Thoughts about her father and her childhood came to Nancy that day. Years earlier, as a girl, she had helped him during plowing season, driving his tractor from afternoon until late at night. Moving at a pace not much faster than a mule, it plowed furrows along a strip of land a half a mile long. She wore cutoff shorts and sandals. It was loud and hot on the tractor, and in the emptiness of Kansas she thought about nothing, drowned in the roar of the engine as the sun edged down to the horizon and the land grew dark and the moon appeared and climbed high. At ten o’clock her father would take over and plow for the rest of the night, and she would go to bed. At sunrise, he would wake her up, and she would get back on the tractor and keep on plowing.

“SPONGE,” she mouthed to her buddy.

He mopped up some blood from the monkey, and Nancy rinsed her gloves in the pan of green EnviroChem.
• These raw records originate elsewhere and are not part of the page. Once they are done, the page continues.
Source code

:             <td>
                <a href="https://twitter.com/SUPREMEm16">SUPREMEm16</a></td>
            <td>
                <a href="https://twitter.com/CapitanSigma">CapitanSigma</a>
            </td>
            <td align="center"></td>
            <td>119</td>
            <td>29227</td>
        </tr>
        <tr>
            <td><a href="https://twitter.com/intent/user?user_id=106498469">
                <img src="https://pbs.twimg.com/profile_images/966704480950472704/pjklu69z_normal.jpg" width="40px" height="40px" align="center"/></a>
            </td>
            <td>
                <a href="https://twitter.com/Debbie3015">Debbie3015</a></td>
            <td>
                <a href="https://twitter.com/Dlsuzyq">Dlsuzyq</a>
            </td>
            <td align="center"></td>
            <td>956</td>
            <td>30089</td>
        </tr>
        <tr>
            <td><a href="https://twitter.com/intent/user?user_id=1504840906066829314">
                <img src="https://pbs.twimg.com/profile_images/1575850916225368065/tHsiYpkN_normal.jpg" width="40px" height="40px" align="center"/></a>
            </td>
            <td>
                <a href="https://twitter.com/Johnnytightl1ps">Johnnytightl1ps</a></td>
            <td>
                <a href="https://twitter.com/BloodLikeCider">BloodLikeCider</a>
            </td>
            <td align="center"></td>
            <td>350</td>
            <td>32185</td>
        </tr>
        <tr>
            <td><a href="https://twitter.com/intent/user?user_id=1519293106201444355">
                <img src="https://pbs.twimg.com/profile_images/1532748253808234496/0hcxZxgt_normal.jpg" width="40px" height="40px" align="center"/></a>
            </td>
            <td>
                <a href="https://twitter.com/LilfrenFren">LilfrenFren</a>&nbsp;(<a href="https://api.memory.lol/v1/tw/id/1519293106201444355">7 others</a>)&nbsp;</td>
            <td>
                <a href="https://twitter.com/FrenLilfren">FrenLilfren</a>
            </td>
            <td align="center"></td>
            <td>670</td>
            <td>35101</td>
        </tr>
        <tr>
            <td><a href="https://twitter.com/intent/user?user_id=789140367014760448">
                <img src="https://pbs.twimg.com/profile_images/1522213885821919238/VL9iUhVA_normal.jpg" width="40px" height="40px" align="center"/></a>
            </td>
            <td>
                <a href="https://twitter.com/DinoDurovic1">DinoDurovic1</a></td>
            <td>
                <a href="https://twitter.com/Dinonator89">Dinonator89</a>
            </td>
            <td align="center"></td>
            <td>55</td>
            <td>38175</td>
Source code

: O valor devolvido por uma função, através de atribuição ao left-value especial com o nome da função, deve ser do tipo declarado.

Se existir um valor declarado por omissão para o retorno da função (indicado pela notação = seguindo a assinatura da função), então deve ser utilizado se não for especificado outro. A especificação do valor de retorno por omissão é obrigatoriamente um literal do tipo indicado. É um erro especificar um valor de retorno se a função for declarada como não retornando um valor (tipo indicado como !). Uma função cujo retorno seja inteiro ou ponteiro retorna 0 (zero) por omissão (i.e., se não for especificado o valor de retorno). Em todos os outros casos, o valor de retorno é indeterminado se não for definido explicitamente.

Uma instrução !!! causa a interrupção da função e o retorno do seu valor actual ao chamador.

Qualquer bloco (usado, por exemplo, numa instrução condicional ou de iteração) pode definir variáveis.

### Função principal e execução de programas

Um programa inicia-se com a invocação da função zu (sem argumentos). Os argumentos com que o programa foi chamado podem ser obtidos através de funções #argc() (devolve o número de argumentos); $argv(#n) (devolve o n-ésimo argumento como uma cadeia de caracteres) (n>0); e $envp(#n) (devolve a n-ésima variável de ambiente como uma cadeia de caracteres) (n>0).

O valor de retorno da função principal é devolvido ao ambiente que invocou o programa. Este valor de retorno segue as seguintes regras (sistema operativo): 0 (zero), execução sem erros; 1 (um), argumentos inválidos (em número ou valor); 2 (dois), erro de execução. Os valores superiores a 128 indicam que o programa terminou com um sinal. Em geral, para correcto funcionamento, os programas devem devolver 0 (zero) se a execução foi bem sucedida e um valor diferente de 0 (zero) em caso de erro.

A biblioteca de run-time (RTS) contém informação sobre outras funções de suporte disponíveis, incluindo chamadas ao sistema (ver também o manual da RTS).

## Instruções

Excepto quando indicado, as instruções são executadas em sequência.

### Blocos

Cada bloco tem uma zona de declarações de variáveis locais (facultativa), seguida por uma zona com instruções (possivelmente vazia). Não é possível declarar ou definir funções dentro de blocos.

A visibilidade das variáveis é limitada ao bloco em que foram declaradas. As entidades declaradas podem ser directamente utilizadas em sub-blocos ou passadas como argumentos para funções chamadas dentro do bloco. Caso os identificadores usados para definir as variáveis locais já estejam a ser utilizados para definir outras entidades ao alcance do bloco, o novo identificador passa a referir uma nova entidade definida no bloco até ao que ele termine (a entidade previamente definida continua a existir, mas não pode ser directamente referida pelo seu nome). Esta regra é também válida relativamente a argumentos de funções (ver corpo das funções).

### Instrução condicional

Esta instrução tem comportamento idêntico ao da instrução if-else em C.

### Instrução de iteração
Her father died that day, while Nancy worked in the hot suite. She flew home to Kansas and arrived by taxi on Saturday morning at her family’s plot at a graveyard in Wichita just as the funeral service began. It was a cold, rainy day, and a tiny knot of people holding umbrellas huddled around a preacher by a stone wall and a hole in the earth. Lieutenant Colonel Nancy Jaax moved forward to see more clearly, and here eyes rested on something that she had not quite anticipated. It was a flag draped over the casket. He had been a veteran, after all. The sight broke her down, and she burst into tears.

At four o’clock in the afternoon, Thursday, December 7, the last monkey was killed and bagged, and people began deconning out. They had a bad time trying to catch the little monkey that had escaped; it took hours. Jerry Jaax had entered the room were it was hiding and spent two or three hours chasing it in circles with a net. Finally the monkey got itself jammed down in a crack behind a cage with its tail sticking out, and Sergeant Amen hit the tail with a massive dose of anesthetic. In about fifteen minutes, the monkey became still, and they dragged it out, and it went the way of the other monkeys, carried along in the flow of material.

They radioed Gene Johnson to tell him that the last monkey was dead. He told Sergeant Klages to explore the building, to make sure that there were no more live monkeys in any rooms. Klages discovered a chest freezer in a storage room. It looked sinister, and he radioed to Johnson: “GENE, I’VE GOT A FREEZER HERE.”